The $1 trillion omnibus bill passed by Congress in May included an amendment previously known as “Rohrabacher-Farr,” now sponsored by Rep. Earl Blumenauer (D-Ore.) and Dana Rohrabacher (R-Calif.), that prevents the Justice Department from using funds to interfere with the implementation of medical marijuana laws in U.S. states and territories.
Blumenauer said SAM’s analysis of the amendment’s status was flawed, in a press release Wednesday evening: “The folks at SAM clearly don’t understand the legislative process. Our amendment has never been in the CJS Subcommittee’s bill.”
Blumenauer’s statement clarified, “There is no news here. We are exactly where we thought we would be in the legislative process and look forward to amending the underlying bill once again this year to make sure medical marijuana programs, and the patients who rely on them, are protected. Voters in states across the country have acted to legalize medical marijuana. Congress should not act against the will of the people who elected us.”
Then the Oregon congressman took the battle to social media, tipping his hat to Tom Angell of advocacy group Marijuana Majority, who was the first to question SAM’s statement:
.@kevinsabet @learnaboutsam show extreme ignorance of how Congress works. This amendment is never in base bill; always added with amendment. pic.twitter.com/yMcpxPhvQy
— Tom Angell (@tomangell) June 28, 2017
SAM’s complete misrepresentation of the legislative process is entirely consistent with their repeated falsehoods about marijuana ….

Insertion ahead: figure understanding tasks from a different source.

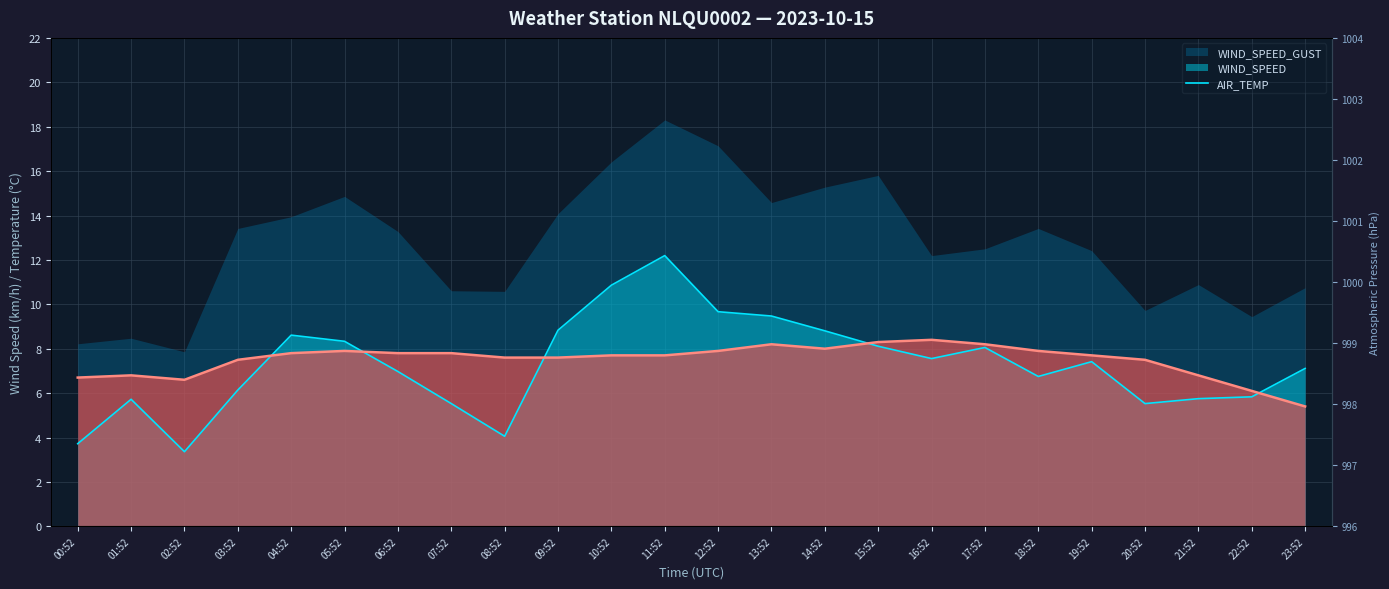

What is the value of the AIR_TEMP point at the 16th from the left?

8.3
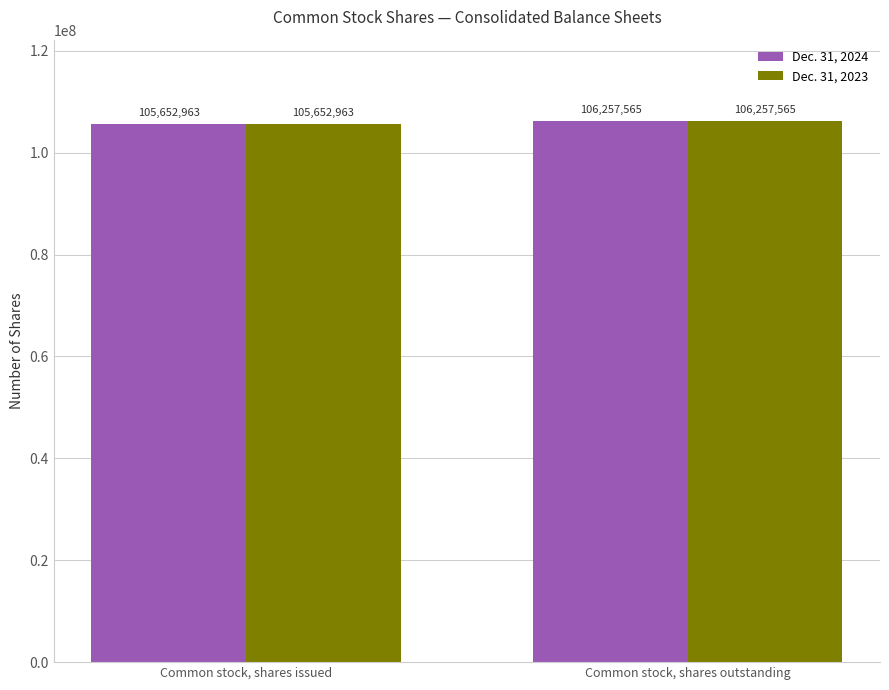

What is the total value across all series at Common stock, shares outstanding?

212515130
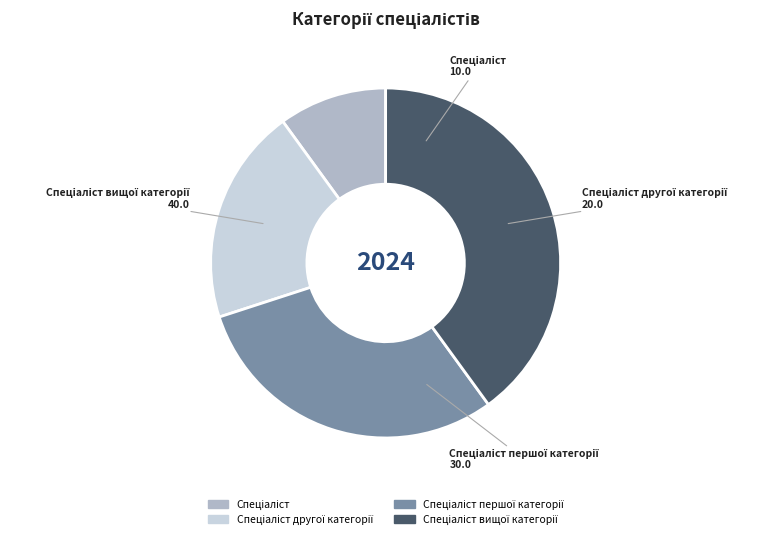

How many segments does this pie chart have?

4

— Earl Blumenauer (@repblumenauer) June 29, 2017
SAM’s CEO Kevin Sabet fired back with a release Thursday morning calling Blumenauer and Rohrabacher “two Members of Congress funded by illegal marijuana operations selling pot candies to kids” who “like the fox and the sour grapes… changed their tune once they didn’t get what they wanted.”
In April, the two congressmen had sent a letter to the House CJS committee chiefs requesting language protecting medical marijuana states be included in the base appropriations bill for the first time, based on its successful inclusion as an amendment since 2014. It was co-signed by 42 other members of the House.
In an email statement sent to The Cannabist Thursday afternoon, Blumenauer said he wasn’t surprised by SAM’s “complete misrepresentation” of the legislative process and that it was “entirely consistent with its repeated falsehoods about marijuana.”
“SAM claimed a false victory, and instead of correcting the record, it doubled down,” he said in the statement.
SAM also stated via Twitter Thursday that they believe Angell wrote the press release issued by Blumenauer.
Yes they “back it” bc Angell (representing Big Pot who funds these two) probably wrote it!
More in the AM…
— SAM (@learnaboutsam) June 29, 2017
Angell disputed the claim:
I’m flattered our opponents think I write press statements for members of Congress, but no.
Meanwhile, more light shed on their ignorance. https://t.co/aSvwsQc5gz
— Tom Angell (@tomangell) June 29, 2017
The Consolidated Appropriations Act of 2017 also includes provisions that restrict the Drug Enforcement Administration and Department of Justice from using federal funds to prohibit the transportation, processing and sale of industrial hemp as outlined in the 2014 Farm Bill.
A similar amendment protecting state-based recreational marijuana laws was previously sponsored by Rep. Jared Polis, D-Colorado. He told The Cannabist he will back the inclusion of the so-called McClintock-Polis amendment in the coming fiscal year’s spending bill.